2) The lowlight shading was all over the place from clip to clip
3) The TK-41 green hair problem due to polarization of back light showed up several times
4) Faint image orthicon ghosting could be seen in some shots
5) Not a lot of noise reduction was done on these shots; the MPEG coding really messed up the nature of the noise; if you still-frame you can see that the background noise is no longer Gaussian, but is a spattering of MPEG artifacts trying to reproduce the noise
6) It was a good thing that home sets were roundies and had too much overscan, because there were image defects in the corners.

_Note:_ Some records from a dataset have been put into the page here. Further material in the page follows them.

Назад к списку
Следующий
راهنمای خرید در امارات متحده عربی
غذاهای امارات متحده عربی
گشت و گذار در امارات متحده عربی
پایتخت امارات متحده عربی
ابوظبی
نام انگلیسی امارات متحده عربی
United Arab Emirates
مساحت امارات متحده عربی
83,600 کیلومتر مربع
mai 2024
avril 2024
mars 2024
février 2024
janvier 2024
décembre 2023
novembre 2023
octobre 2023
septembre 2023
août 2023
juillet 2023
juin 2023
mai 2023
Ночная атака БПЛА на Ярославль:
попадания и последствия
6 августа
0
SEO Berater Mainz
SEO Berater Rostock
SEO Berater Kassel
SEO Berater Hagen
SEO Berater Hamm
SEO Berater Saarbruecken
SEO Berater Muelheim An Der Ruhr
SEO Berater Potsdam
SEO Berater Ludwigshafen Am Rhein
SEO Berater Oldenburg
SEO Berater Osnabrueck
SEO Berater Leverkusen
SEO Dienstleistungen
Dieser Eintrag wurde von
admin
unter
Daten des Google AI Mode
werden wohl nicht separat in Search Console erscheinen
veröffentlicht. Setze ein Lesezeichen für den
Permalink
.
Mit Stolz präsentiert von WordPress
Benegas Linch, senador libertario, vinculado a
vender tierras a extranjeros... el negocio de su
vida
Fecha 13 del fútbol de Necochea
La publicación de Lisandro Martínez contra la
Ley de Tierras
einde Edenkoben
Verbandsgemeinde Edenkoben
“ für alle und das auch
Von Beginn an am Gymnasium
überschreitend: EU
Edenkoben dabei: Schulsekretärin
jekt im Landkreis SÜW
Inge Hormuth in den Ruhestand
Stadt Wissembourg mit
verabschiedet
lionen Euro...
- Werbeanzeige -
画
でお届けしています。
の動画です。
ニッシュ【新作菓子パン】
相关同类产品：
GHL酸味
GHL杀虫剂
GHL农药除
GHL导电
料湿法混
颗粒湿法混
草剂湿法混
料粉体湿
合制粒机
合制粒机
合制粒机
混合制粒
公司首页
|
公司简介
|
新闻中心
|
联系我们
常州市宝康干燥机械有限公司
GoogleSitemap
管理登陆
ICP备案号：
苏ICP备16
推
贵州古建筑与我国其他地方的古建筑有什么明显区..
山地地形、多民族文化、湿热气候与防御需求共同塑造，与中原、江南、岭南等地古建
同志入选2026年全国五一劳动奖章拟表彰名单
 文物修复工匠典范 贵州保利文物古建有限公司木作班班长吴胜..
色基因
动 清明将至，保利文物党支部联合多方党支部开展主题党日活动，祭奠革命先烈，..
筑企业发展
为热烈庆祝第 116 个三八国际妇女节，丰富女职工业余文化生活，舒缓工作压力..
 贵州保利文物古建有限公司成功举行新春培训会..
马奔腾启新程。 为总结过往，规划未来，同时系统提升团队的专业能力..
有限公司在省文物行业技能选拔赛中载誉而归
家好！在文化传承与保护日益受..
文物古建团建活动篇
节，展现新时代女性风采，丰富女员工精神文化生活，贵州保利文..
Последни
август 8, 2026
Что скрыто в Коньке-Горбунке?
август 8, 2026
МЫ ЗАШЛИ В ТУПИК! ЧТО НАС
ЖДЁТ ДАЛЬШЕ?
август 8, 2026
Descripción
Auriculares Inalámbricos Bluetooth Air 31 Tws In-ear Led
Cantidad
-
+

7) The edge/corner problems varied greatly from camera to camera; one had strong left side ringing and non-linearity; another had green shading in the corners
8) Sometimes shows went on the air with one camera drifted badly out of registration (one had a red dynamic misregistration that got worse toward the upper left; another had a bad blue misregistration (vertically) that showed blatantly in the middle left of the viewable area.
9) The cameras, once adjusted for best color tracking (matching of channels, registration) seldom made the ultimate level of resolution that a single image orthicon was capable of; this was compensated by rather heavy edge enhancements in these transfers - how much was in the original source is hard to say; comb filtering must have been used in the transfer, as there was no crosscolor except on a diamond-pattern trellis.

I want to repeat that the facial tones were well matched even though the source tapes were from multiple programs over a six-year period. I have seen worse than this, for example in the Dean Martin show DVDs.

Technical comments aside, these are great examples of straight-forward musical productions with a singer on a live mic and backed up by a good orchestra.